The least squares looks like this:

adstock_loop<-function(x,rate)
{
  adstock_x<- vector(mode="numeric", length=length(x))
  adstock_x[1]<-x[1]

  for (i in 2:length(x))
  {
    adstock_x[i]<-x[i]+rate*adstock_x[i-1]
  }
  
  return(adstock_x)
}


summary(
    nls( Y~b0 + b1*adstock_loop(x,rate),data=dat,
          start     = c(b0=1,b1=1, rate=0.1)
          ,control = list(maxiter=500)
      )
    )

Results:

Parameters:
      Estimate Std.

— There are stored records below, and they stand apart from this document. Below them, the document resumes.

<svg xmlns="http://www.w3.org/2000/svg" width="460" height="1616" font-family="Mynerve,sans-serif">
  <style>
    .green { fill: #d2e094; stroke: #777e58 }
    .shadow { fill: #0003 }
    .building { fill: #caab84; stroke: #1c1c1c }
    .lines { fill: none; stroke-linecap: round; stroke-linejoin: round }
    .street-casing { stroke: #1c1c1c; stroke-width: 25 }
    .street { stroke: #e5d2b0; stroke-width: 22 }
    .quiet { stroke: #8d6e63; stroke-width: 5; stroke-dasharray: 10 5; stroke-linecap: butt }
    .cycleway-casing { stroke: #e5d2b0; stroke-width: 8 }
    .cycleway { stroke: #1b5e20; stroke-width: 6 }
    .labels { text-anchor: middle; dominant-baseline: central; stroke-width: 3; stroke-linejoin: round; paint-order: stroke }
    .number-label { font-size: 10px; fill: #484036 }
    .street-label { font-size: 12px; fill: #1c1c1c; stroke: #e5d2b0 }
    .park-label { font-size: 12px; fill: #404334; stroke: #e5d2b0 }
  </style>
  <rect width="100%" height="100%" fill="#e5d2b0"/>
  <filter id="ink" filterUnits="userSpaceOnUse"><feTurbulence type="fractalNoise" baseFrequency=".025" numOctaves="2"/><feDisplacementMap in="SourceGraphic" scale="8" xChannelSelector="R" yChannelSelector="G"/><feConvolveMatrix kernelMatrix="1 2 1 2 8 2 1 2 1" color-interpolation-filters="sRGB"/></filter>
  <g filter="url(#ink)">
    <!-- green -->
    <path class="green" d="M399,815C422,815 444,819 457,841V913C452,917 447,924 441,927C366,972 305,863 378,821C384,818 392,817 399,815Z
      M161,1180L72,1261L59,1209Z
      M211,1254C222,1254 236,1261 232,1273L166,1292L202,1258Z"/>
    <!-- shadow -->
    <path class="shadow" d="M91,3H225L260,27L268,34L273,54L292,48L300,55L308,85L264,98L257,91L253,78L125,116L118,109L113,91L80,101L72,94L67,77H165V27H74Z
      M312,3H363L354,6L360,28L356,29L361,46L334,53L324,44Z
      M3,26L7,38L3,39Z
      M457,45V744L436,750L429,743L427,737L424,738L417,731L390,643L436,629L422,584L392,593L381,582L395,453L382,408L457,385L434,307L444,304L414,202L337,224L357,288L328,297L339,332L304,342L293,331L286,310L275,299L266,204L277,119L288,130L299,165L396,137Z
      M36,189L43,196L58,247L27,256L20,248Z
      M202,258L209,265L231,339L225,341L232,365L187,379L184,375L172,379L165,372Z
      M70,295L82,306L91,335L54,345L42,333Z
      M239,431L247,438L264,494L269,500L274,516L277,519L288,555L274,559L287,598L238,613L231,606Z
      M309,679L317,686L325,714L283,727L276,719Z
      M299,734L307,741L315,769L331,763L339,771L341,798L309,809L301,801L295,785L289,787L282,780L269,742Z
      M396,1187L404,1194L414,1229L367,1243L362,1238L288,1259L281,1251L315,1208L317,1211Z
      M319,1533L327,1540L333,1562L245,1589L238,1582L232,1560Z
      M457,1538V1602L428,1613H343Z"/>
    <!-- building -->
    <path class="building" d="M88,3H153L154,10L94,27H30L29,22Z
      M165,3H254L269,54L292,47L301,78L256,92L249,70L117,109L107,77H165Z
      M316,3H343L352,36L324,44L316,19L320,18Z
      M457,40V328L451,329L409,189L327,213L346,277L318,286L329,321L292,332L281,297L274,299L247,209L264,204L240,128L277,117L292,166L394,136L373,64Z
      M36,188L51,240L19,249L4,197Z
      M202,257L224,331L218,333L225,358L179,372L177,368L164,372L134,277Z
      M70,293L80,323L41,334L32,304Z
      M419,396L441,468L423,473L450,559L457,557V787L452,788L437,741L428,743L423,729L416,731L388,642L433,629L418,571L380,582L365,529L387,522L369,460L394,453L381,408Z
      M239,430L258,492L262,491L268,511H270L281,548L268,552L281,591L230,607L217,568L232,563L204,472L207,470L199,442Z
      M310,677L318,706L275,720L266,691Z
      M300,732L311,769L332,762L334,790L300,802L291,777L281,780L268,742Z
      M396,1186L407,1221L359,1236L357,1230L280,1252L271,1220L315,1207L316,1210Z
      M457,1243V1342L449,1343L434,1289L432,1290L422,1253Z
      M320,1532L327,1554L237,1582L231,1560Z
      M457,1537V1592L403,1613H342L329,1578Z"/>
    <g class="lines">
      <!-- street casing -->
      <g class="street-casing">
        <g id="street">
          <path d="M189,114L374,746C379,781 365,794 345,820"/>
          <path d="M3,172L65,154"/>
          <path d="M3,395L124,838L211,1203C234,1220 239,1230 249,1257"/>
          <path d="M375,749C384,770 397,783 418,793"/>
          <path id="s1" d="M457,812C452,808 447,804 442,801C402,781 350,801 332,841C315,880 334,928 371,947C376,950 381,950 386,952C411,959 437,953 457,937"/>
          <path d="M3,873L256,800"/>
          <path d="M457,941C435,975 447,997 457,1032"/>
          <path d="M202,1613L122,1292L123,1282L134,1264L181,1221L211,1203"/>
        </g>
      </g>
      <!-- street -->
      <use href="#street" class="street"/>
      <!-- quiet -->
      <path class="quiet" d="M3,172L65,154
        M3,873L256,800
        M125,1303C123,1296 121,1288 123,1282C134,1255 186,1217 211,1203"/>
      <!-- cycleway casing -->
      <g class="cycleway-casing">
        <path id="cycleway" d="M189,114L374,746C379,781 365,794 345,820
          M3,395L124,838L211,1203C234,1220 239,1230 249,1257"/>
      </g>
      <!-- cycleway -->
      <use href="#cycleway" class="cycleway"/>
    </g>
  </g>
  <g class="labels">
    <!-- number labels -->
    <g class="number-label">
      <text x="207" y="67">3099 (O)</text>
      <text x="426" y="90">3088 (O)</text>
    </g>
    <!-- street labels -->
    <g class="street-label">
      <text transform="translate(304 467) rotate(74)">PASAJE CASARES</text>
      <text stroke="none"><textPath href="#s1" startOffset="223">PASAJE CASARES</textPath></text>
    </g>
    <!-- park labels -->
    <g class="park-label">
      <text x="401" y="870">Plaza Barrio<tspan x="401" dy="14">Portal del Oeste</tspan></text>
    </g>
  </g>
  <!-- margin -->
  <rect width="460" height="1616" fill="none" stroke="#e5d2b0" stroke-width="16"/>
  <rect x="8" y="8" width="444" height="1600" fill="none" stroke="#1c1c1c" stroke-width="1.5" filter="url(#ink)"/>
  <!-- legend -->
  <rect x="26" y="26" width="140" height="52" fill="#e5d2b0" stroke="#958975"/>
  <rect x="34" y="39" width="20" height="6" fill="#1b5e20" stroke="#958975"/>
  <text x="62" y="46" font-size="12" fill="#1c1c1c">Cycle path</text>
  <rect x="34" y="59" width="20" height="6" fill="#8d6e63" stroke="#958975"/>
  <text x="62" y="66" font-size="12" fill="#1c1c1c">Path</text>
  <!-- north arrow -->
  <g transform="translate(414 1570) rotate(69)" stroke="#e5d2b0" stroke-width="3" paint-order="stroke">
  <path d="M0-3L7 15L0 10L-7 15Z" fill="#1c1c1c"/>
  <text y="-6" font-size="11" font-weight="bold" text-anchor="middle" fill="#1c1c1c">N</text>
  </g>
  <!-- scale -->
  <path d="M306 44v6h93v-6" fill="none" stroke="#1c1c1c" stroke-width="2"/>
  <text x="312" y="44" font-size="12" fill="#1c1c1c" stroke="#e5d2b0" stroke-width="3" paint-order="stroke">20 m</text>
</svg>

Error t value Pr(>|t|)    
b0   1399.2043   443.4172   3.156  0.00274 ** 
b1      3.4488     1.6995   2.029  0.04788 *  
rate    0.8196     0.1051   7.800 3.86e-10 ***
---
Signif. codes:  0 ‘***’ 0.001 ‘**’ 0.01 ‘*’ 0.05 ‘.’ 0.1 ‘ ’ 1

Residual standard error: 1597 on 49 degrees of freedom

The RStan model:

stan_str_ad=
'

functions {
  


} // end functions


data {
  int<lower=0> N;   // number of observations
  real x[N];       // x
  real Y[N];       // outcome
  
}

parameters {
  real<lower=0.0> b0;          // intercept
  real b1;                   // slope on x 
  real<lower=0.0> sigma;       // sd of error

  real <lower=0.0, upper=1.0> rate; //adstock rate
}

transformed parameters {
  
  matrix[N, 1] adstock_x; //hold new adstock x
  real mu[N];             // linear predictor

//adstock transformation
  adstock_x[1,1]=x[1]; 

  for (i in 2:N)
  {
    adstock_x[i,1]=x[i]+rate*adstock_x[i-1,1];
  }

//linear predictor
  for (n in 1:N) {
   mu[n] = b0+b1*adstock_x[n,1];
  }


}

model {
  
  //likliehood 
    Y ~ normal(mu, sigma);
   // priors
   //b0 ~ student_t(3,0,1);
   //b1 ~ student_t(3,0,1);
   //sigma ~student_t(3,0,1);
   //rate ~ uniform(0,1);

      b0 ~ normal(1500,500);
      b1 ~ normal(0,30);
      sigma ~normal(1500,1000);
      rate ~ uniform(0,1);


}
'
fit2 <- stan(model_code = stan_str_ad, 
            data = list(N=nrow(dat),Y=dat$Y, x=dat$x), 
            warmup = 1000, iter = 2000, chains = 4, cores = 4, thin = 1)


summary(fit2,par=c('rate', 'b0','b1','sigma'))$summary

And these results:

well, hard to say if that’s so dramatically different or not. the mean is 0.656 and the sd is 0.202 whereas the least squares says 0.82 ± .1,

.656+.202 = .858 ~ 0.820

given your priors provide a certain bias upwards for b0 and downward for b1, and given the size of the stdev in the posterior and the stderr in the least squares estimate… it looks more like imprecision than something going wrong.

This seems like it is just adding an interaction between x and its lag, in which case I would QR the design matrix but other than that, it seems like it should be doable.

Its a cumulative decayed function. adstock

What do you think about the estimate from Stan versus nls? Not a sign of an issue if you cant get closer on average (and the issue is just precision)?

Any idea how to code it for panel data?